++++ DATASET EXCERPTS

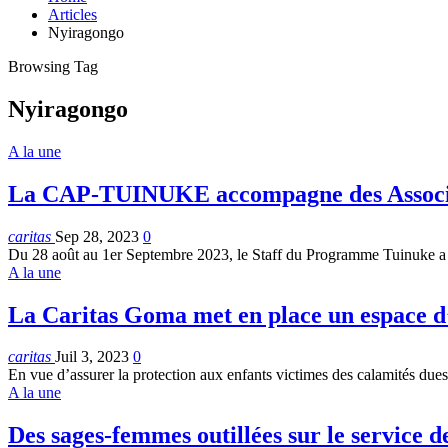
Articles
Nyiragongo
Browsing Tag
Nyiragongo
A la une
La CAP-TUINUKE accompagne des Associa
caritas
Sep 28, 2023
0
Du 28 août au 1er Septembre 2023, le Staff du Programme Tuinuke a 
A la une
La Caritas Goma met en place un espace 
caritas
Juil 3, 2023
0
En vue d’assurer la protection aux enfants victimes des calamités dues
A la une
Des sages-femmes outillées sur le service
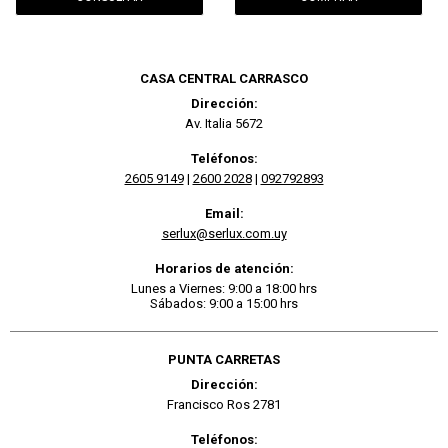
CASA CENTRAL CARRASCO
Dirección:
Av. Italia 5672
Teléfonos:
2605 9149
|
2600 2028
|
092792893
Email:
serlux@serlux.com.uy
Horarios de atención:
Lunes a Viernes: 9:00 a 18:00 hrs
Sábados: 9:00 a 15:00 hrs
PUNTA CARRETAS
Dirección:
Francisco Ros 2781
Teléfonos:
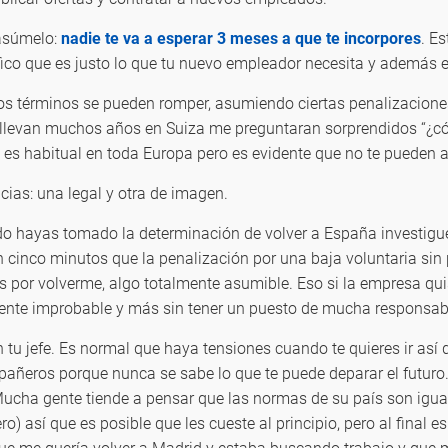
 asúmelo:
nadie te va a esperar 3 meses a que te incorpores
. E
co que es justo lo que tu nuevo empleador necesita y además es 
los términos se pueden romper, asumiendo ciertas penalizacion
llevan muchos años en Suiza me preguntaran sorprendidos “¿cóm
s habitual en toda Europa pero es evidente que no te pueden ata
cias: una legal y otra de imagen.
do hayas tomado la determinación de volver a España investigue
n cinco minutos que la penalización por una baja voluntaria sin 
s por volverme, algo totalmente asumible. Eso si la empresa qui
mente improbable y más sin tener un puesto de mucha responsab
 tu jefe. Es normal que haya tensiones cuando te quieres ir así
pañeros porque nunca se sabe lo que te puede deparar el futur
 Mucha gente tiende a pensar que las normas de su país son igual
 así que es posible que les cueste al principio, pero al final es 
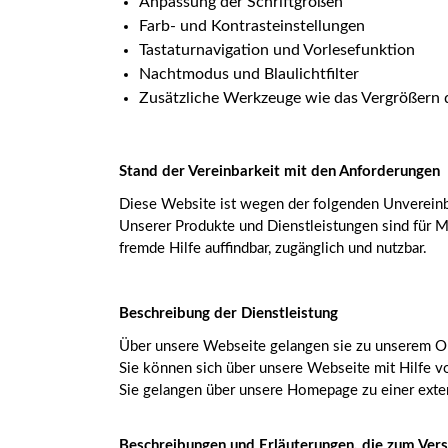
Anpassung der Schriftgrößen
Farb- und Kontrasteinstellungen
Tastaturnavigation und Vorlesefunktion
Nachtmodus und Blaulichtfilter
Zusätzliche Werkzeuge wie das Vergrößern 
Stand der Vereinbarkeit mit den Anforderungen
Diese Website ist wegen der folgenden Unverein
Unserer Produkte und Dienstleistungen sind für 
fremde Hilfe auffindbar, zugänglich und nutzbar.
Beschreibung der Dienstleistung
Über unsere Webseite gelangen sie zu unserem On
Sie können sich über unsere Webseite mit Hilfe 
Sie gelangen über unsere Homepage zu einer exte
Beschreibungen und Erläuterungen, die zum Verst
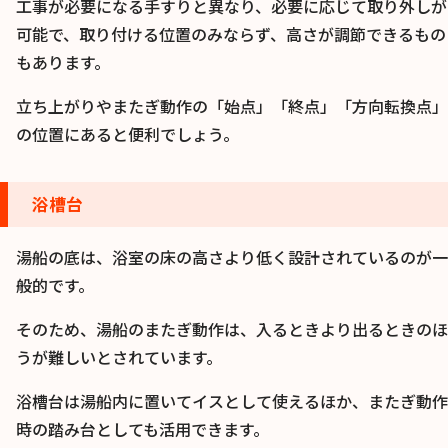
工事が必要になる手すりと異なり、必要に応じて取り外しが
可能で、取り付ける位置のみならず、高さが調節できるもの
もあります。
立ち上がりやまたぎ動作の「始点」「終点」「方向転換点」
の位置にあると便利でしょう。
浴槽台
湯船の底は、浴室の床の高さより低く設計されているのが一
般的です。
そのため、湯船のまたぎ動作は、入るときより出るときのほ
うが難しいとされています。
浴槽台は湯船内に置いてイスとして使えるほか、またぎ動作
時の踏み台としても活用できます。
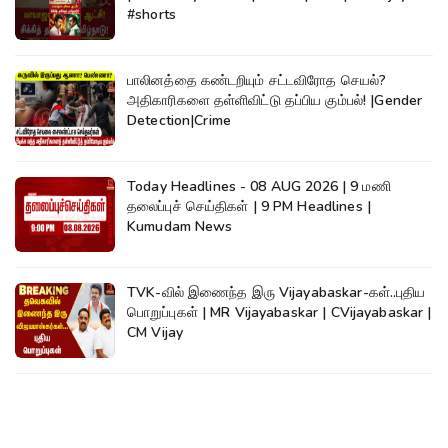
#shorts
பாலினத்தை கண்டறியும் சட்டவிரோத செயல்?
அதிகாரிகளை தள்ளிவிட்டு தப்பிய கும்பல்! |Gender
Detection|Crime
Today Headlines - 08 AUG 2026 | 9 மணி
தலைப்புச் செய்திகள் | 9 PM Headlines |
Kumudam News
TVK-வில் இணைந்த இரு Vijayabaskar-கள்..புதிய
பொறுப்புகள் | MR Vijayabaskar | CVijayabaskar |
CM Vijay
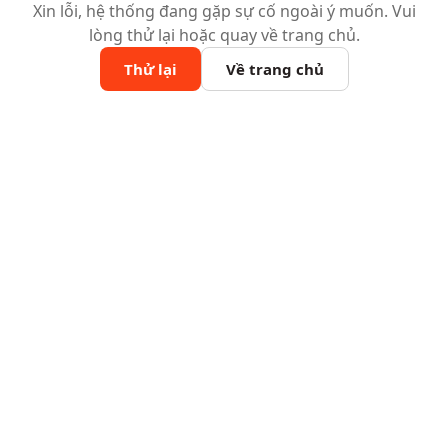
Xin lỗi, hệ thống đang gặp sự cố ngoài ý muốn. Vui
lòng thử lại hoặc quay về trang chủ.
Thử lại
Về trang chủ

++++++++

DIRECTIVE –
Once the pictures are removed, repeat all of the data above exactly.

ANSWER TO THE EXERCISE –
Articles
Nyiragongo
Browsing Tag
Nyiragongo
A la une
La CAP-TUINUKE accompagne des Associa
caritas
Sep 28, 2023
0
Du 28 août au 1er Septembre 2023, le Staff du Programme Tuinuke a 
A la une
La Caritas Goma met en place un espace 
caritas
Juil 3, 2023
0
En vue d’assurer la protection aux enfants victimes des calamités dues
A la une
Des sages-femmes outillées sur le service
CASA CENTRAL CARRASCO
Dirección:
Av. Italia 5672
Teléfonos:
2605 9149
|
2600 2028
|
092792893
Email:
serlux@serlux.com.uy
Horarios de atención:
Lunes a Viernes: 9:00 a 18:00 hrs
Sábados: 9:00 a 15:00 hrs
PUNTA CARRETAS
Dirección:
Francisco Ros 2781
Teléfonos:
 asúmelo:
nadie te va a esperar 3 meses a que te incorpores
. E
co que es justo lo que tu nuevo empleador necesita y además es 
los términos se pueden romper, asumiendo ciertas penalizacion
llevan muchos años en Suiza me preguntaran sorprendidos “¿cóm
s habitual en toda Europa pero es evidente que no te pueden ata
cias: una legal y otra de imagen.
do hayas tomado la determinación de volver a España investigue
n cinco minutos que la penalización por una baja voluntaria sin 
s por volverme, algo totalmente asumible. Eso si la empresa qui
mente improbable y más sin tener un puesto de mucha responsab
 tu jefe. Es normal que haya tensiones cuando te quieres ir así
pañeros porque nunca se sabe lo que te puede deparar el futur
 Mucha gente tiende a pensar que las normas de su país son igual
 así que es posible que les cueste al principio, pero al final es 
Anpassung der Schriftgrößen
Farb- und Kontrasteinstellungen
Tastaturnavigation und Vorlesefunktion
Nachtmodus und Blaulichtfilter
Zusätzliche Werkzeuge wie das Vergrößern 
Stand der Vereinbarkeit mit den Anforderungen
Diese Website ist wegen der folgenden Unverein
Unserer Produkte und Dienstleistungen sind für 
fremde Hilfe auffindbar, zugänglich und nutzbar.
Beschreibung der Dienstleistung
Über unsere Webseite gelangen sie zu unserem On
Sie können sich über unsere Webseite mit Hilfe 
Sie gelangen über unsere Homepage zu einer exte
Beschreibungen und Erläuterungen, die zum Verst
工事が必要になる手すりと異なり、必要に応じて取り外しが
可能で、取り付ける位置のみならず、高さが調節できるもの
もあります。
立ち上がりやまたぎ動作の「始点」「終点」「方向転換点」
の位置にあると便利でしょう。
浴槽台
湯船の底は、浴室の床の高さより低く設計されているのが一
般的です。
そのため、湯船のまたぎ動作は、入るときより出るときのほ
うが難しいとされています。
浴槽台は湯船内に置いてイスとして使えるほか、またぎ動作
時の踏み台としても活用できます。
#shorts
பாலினத்தை கண்டறியும் சட்டவிரோத செயல்?
அதிகாரிகளை தள்ளிவிட்டு தப்பிய கும்பல்! |Gender
Detection|Crime
Today Headlines - 08 AUG 2026 | 9 மணி
தலைப்புச் செய்திகள் | 9 PM Headlines |
Kumudam News
TVK-வில் இணைந்த இரு Vijayabaskar-கள்..புதிய
பொறுப்புகள் | MR Vijayabaskar | CVijayabaskar |
CM Vijay
Xin lỗi, hệ thống đang gặp sự cố ngoài ý muốn. Vui
lòng thử lại hoặc quay về trang chủ.
Thử lại
Về trang chủ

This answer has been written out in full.